Have you stayed in contact with anyone from the war?

I had for a while, but back then we didn’t have the cell phones and the social media and things like that and people went on. Oh what was going back – what was interesting one time in Vietnam. Well I was in Wyoming. I was at the University of Wyoming. I was in  a fraternity, I actually met two of my fraternity brothers while I was there. And we spent a couple hours together and stuff and it was – it was nice for some reason that’s bringing back another memory of back then no cell phones and stuff. Usually my wife and I were just sending letters, but I found out there was a USO place where you could go and make phone calls. And so I went, I was able to call a couple times. Lines could be really long, you could talk for a maximum of five minutes and stuff. But that was a – of course calling from there to the US meant I was getting her up at three or four in the morning, and she had our young daughter at the time, but still so anyway. 

Compared to immediately after the war to now, how have your feelings towards the war changed and/or evolved?

I still think it was a stupid war. Bad waste of life. I – well you had asked immediately after the war on the previous question. Remember I’d mentioned I had worked for my uncle in Wyoming during some summers. As I was getting out of the army in the Washington DC area, I called him because I didn’t know what I wanted to do and I just kind of wanted to get away. So I ended up going to run a gas station in Red Desert, Wyoming for a year just to get away, but it was from there I decided to go to graduate school and all that stuff. So uh – yea my feelings are still – it was a horrible war on all sorts of sites. The people – maybe I already said this – that the people that lived there didn’t care who was in power. It made – it wasn’t important to them, it’s like the – I can’t remember – the chain of desires. You know you start out with all you want are the basics: food, water, that stuff. That’s where most of the people, the poor people living in Vietnam were. That’s all they cared about and after I got back for a number of decades at times, I would wake up in the night, I guess yelling and cussing and stuff.

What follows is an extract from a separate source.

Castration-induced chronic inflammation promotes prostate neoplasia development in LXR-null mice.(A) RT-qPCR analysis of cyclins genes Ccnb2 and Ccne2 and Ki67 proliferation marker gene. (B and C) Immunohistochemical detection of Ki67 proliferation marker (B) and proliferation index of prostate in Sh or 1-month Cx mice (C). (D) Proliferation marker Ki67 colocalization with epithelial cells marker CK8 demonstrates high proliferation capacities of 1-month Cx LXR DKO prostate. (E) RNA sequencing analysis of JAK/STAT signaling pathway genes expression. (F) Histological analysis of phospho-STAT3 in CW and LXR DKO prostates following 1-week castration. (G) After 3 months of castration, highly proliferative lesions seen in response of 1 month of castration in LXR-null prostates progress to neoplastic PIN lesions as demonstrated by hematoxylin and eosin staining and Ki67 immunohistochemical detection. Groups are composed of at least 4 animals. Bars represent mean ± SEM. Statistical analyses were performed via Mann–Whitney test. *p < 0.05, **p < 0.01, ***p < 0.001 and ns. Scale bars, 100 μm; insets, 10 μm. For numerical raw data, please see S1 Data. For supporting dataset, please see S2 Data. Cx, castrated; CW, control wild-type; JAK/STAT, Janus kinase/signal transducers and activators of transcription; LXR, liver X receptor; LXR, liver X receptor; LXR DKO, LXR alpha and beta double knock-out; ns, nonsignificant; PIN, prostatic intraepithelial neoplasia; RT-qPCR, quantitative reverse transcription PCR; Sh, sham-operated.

And it was usually – it usually took thirty, forty years to get rid of the memories and stuff, and some medicine. But now – now I know now I’m just kind of have let everything go. 

Would you consider yourself having/had PTSD? 

I don’t know, I wondered myself. But I – I already get a is it a 20% VA disability because of exposure to Agent Orange for diabetes. Stuff like that but uh yea I think for a lot of people, it was hard to think you would have had something like PTSD. I don’t – I don’t think they called it that back then. So many many troops over there that went through much worse than I did. You know sometimes it you know – why should I be feeling that way when some of these are out in the boondocks getting ambushed and blown up and losing limbs and losing their life. I mean, I don’t know if that makes sense. In 1990, I ended up going and seeing a clinical psychologist because I was having some issues at work and it ended up – they diagnosed me with clinical depression and panic attacks. But I’ve been on medicine ever since then and different medicines. And right now, whatever I’m taking is doing really good. 

Have you visited the Vietnam War Memorial in Washington, D.C.? 

No, but I – they have a traveling version of it that was in North Carolina. I don’t know when that I went and saw. And there’s also – there’s a name on there that I know that was in the – he was in the same high school I went to. First name was Bruce, can’t think of his last name right now, but he was I think three years older than me. He was killed in Vietnam. 

What are your feelings towards the Vietnam War Memorial? 

I think it’s a good thing. I uh – it’s sad that we have to have memorials to wars and tragic events like that. But I think it’s a good thing to do especially for the, the relatives, the family, the friends of those. It’s a way to kind of remember them and feel good that other people remember them. So I’m – no matter who did it I’m positive about it.